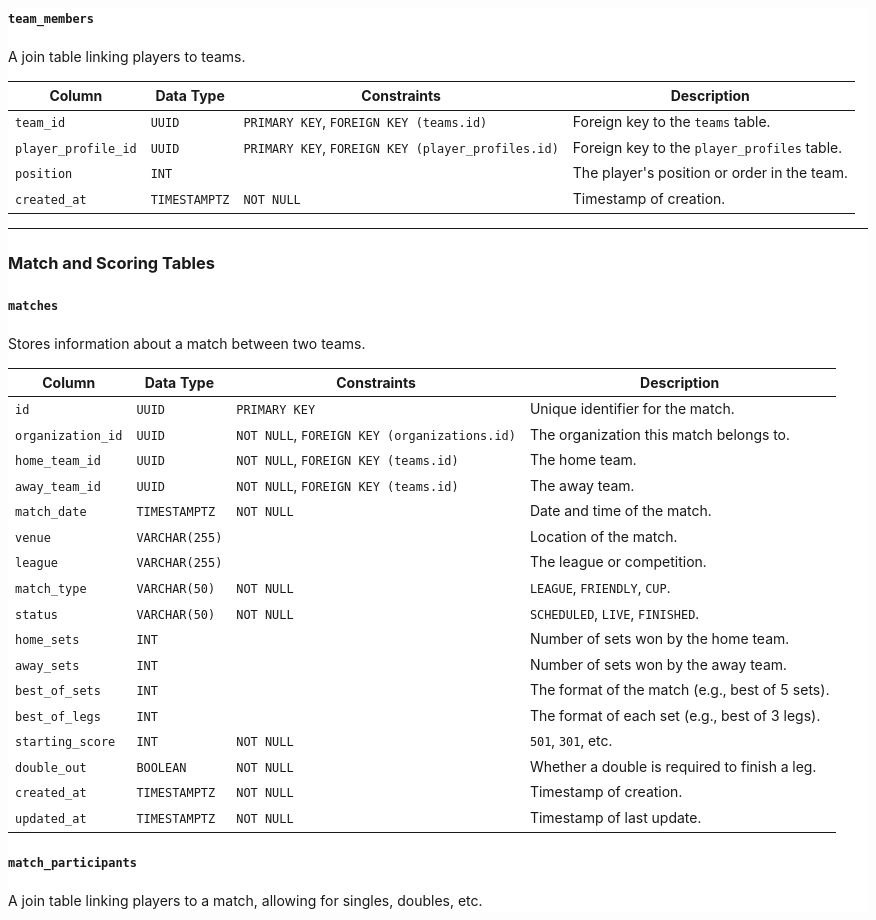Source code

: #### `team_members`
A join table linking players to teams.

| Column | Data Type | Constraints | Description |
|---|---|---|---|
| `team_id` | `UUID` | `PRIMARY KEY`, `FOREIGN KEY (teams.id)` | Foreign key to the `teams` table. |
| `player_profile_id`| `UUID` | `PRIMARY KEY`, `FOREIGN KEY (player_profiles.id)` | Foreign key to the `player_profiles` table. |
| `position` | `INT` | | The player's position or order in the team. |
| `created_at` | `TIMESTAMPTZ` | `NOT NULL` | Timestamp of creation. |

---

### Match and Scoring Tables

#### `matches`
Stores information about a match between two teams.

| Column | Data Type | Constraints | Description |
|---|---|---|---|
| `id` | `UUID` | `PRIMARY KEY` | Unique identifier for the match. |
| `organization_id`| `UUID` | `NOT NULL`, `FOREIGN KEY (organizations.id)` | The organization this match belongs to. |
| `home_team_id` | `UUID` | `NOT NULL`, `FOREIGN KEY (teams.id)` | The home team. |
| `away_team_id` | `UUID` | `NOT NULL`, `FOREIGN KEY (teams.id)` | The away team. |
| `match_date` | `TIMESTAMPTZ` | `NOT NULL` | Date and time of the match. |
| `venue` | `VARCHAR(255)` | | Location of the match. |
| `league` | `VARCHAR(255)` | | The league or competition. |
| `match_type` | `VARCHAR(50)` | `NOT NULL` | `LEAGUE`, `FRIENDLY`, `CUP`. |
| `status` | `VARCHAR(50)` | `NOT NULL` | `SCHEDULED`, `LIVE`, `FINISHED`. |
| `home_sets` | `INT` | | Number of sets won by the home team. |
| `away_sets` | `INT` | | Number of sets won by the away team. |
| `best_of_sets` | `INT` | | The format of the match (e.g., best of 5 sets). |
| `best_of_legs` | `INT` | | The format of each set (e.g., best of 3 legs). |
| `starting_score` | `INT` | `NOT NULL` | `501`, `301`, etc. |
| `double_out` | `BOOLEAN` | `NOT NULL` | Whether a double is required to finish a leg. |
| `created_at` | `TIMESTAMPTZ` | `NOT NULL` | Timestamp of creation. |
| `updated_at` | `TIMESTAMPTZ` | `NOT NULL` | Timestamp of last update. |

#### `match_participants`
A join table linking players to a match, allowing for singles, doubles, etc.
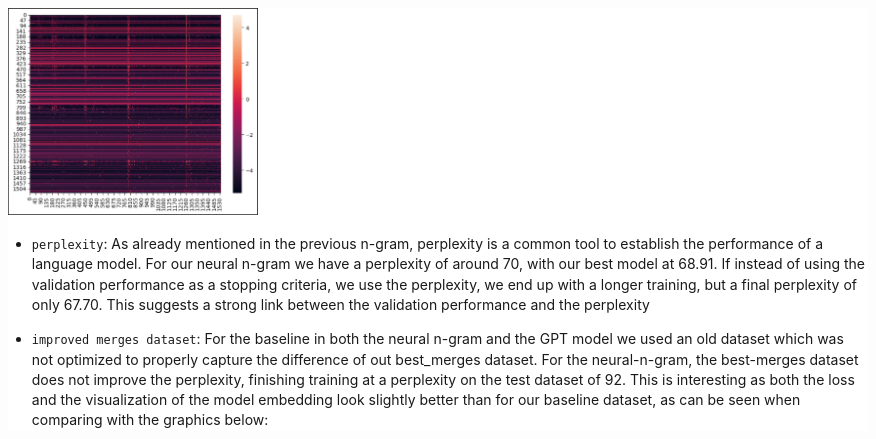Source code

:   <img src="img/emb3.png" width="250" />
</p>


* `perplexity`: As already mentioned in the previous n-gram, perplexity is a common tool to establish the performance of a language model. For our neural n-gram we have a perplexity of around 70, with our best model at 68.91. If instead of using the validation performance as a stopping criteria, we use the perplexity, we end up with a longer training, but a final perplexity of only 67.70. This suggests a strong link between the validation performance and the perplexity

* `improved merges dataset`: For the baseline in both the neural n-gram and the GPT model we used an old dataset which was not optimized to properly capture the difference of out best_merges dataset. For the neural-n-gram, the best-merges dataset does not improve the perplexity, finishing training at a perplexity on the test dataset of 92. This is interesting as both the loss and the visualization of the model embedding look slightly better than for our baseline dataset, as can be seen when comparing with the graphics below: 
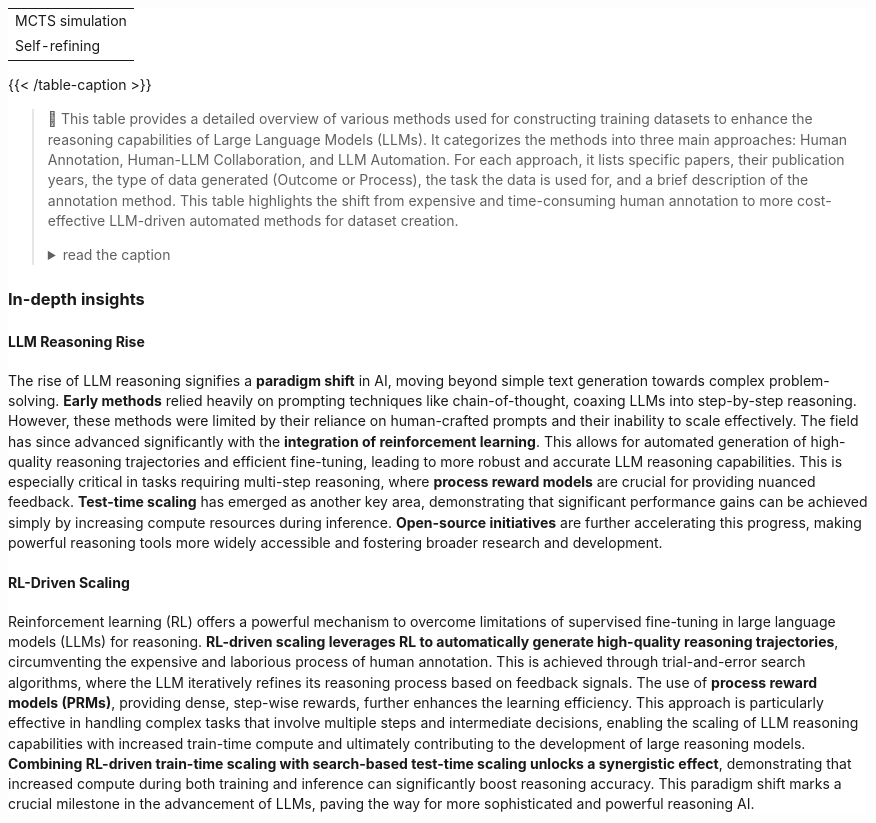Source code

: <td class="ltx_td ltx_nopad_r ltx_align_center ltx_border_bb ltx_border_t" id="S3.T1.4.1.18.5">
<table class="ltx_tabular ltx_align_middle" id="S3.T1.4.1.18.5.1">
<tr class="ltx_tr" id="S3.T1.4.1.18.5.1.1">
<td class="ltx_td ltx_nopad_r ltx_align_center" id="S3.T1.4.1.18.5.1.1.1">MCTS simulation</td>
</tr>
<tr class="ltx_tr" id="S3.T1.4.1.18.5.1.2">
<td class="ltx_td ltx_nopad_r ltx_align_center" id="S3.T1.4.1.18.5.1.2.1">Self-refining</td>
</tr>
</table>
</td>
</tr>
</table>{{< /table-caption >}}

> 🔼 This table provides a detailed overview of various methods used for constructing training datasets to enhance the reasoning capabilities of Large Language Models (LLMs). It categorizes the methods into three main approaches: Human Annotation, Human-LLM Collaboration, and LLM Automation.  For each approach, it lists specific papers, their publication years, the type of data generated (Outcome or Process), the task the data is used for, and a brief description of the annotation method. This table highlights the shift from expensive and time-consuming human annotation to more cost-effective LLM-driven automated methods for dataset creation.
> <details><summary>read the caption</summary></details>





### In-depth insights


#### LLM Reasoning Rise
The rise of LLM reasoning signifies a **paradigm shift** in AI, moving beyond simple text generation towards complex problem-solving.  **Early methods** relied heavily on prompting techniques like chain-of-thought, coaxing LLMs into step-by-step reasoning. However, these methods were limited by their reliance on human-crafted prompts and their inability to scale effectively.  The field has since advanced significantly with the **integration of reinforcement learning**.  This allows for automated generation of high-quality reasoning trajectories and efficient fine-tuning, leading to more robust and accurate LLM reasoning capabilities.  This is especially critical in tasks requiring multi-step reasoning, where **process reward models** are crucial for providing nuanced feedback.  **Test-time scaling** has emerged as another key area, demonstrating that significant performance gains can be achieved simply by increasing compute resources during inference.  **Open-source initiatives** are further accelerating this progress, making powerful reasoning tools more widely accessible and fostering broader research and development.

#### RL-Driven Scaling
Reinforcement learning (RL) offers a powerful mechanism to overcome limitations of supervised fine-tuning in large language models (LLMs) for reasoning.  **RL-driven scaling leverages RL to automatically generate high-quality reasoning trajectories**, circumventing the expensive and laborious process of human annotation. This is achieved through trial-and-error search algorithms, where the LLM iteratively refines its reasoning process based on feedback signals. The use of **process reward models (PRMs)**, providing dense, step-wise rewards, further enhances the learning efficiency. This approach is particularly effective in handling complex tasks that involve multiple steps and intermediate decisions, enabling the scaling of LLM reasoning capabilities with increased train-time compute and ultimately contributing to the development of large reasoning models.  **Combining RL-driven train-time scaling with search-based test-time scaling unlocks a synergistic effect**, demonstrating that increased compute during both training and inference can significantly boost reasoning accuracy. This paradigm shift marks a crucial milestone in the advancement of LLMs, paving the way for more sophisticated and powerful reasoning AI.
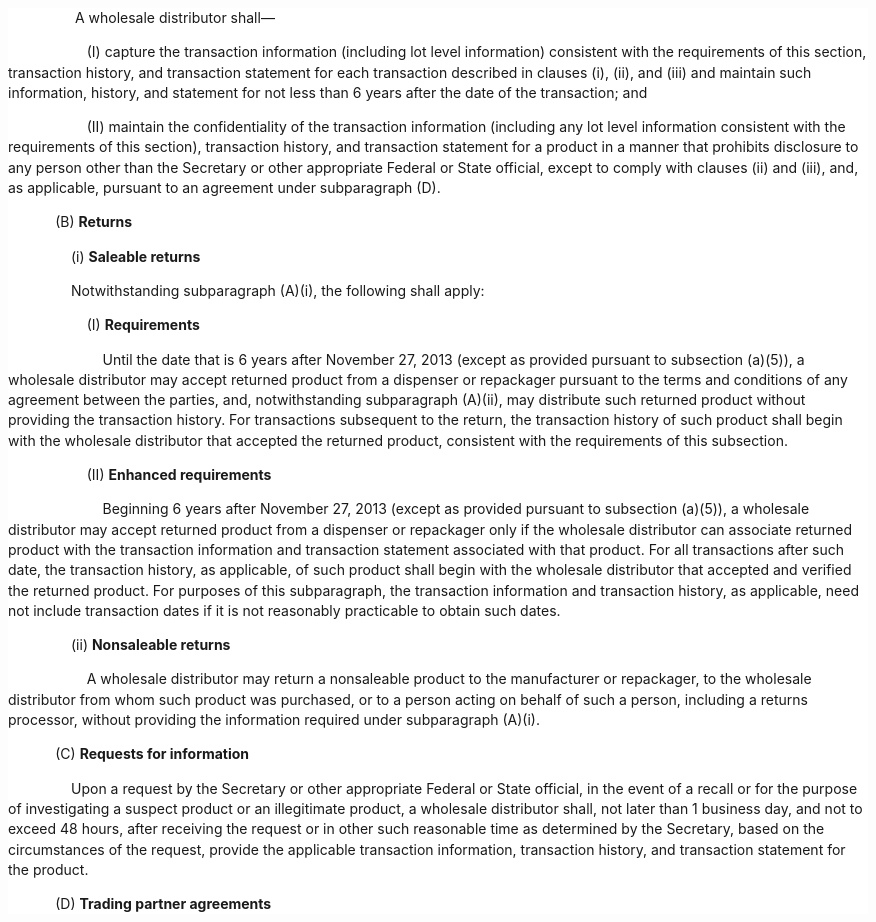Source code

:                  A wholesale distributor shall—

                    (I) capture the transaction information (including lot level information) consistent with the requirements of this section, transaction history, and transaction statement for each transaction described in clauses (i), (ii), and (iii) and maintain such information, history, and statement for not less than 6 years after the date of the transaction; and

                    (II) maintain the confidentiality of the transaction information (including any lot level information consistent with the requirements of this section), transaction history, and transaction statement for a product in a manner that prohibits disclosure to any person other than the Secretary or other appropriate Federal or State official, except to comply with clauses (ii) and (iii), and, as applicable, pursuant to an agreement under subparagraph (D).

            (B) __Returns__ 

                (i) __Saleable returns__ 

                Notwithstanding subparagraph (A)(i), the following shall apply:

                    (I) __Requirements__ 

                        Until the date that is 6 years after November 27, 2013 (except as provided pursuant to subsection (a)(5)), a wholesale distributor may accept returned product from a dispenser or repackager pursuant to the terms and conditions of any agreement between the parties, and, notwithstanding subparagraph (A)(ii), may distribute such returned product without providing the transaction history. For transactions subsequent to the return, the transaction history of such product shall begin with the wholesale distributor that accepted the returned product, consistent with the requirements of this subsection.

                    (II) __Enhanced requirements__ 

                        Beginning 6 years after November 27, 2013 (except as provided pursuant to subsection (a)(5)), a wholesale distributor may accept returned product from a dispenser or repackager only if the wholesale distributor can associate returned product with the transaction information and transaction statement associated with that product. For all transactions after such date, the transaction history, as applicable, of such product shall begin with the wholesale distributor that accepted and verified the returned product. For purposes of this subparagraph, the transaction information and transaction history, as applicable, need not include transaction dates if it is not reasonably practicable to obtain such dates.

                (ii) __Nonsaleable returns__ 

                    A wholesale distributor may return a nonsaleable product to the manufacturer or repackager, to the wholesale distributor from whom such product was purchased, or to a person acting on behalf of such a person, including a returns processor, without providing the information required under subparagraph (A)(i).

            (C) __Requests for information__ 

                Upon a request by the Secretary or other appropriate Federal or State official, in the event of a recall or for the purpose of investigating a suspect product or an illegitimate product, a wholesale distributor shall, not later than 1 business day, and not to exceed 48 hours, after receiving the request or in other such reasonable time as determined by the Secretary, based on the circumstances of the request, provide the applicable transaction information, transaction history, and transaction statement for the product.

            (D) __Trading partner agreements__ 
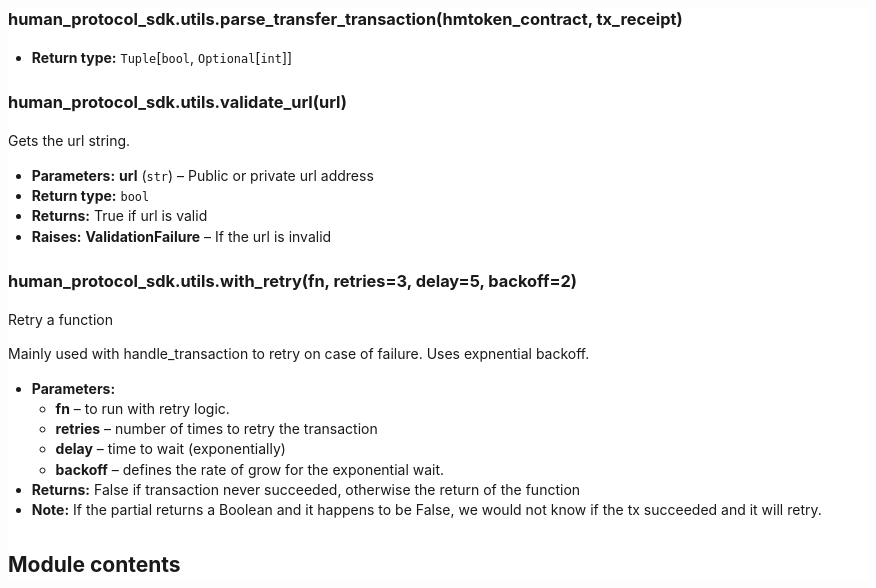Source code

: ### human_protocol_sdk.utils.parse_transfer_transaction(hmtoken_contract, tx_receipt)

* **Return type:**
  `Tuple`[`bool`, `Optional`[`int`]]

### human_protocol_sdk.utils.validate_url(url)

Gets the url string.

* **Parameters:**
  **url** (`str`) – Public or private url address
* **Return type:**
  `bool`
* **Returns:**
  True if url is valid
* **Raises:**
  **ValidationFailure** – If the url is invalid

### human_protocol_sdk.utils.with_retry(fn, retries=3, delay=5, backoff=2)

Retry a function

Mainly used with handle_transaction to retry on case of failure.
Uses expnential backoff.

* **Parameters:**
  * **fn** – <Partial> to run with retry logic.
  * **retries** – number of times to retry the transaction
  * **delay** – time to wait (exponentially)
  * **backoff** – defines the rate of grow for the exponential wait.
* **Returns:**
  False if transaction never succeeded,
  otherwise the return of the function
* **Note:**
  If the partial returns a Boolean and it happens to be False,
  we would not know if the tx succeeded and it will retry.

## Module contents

Assigned task :: Copy out all lines of the listing above that include "home".

Written reply ::
| `home_team_id` | `UUID` | `NOT NULL`, `FOREIGN KEY (teams.id)` | The home team. |
| `home_sets` | `INT` | | Number of sets won by the home team. |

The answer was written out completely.